While learned fascinations are often hobbies, for the lucky few, work itself can become fascinating. This may be more common where there we master an extensive field of knowledge, such as medicine, art, or research. The more extensive our mental maps of a field, the more it can inhibit other thoughts and keep itself going.

Sometimes we develop Learned Fascinations in school, such as when we start to love reading, history, or science. Even when we do learn the subject in school, the fascination may develop more rapidly and powerfully if we work on our own with them outside of school. This is especially the case for learned fascinations with strong innate components, such as hunting, fishing, gardening, dancing, sports, painting, exploring, music, pets– and teaching.

Obviously, even enthusiasms that start at a very basic level can develop into more abstract learned fascinations. I know a number of biologists who started out by catching insects or snakes or frogs as kids.

Each of these Learned Fascinations carries its own juice, and in some cases can carry us along so easily it can rest our directed attention system.

Especially restorative are ones that involve some room for contemplation and mental housekeeping, so that things that keep the mind all fussed up can be packed away in safe places.

What drives Learned Fascination?
Learned Fascination runs on the brain function known as Regional Inhibition.

With regional inhibition, activity in one region shuts down activity in other nearby regions. It’s like a very polite group—when one person speaks, everyone else is automatically quiet.

Learned Fascination can be especially effective if we have developed elaborate, large areas of interest. Someone who knows the history of stamps and stories about their uses will have more powerful learned facinaton than the person who just casually enjoys seeing them on envelopes.
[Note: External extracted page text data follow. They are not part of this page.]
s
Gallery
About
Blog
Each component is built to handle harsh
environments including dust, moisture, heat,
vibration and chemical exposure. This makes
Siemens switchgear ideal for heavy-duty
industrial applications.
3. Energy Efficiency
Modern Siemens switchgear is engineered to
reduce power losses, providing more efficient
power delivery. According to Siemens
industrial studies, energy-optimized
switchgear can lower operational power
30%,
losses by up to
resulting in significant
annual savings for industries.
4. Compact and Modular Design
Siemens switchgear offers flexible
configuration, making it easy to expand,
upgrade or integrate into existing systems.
When Directed Attention juice is scarce, this Learned Fascination system, which uses different pathways, can take over and keep us going. We use this when we delve into work as a way of escaping from personal worries. This activity--our period of captivation--can even shut down nearby nagging thoughts, thus giving us extra moments of peace. For a while, it quiets down worries as a side-effect, without using precious bodily fluids.

But regional inhibition also has its limits. We can focus our efforts so long in one area that regional inhibition for the area begins to fail, then we need increasing intervention from Directed Attention. Even if we don’t notice that this crossover has happened, it can wear us out just as much as doing serious number crunching.

Examples of Learned Fascination
Astronomy
Sports statistics
Medieval art
Web surfing
Poker
Woodworking
Interior decorating
Painting
Photography
Epidemiology


 

References
Kaplan, S. (1978). Attention and fascination: The search for cognitive clarity. In S. Kaplan & R. Kaplan (Eds.), Humanscape: Environments for people. Belmont, CA: Duxbury. (Republished by Ann Arbor, MI: Ulrich's, 1982.)

Cimprich B. (1993). Development of an intervention to restore attention in cancer patients, Cancer Nurs. 1993 Apr;16(2):83-92.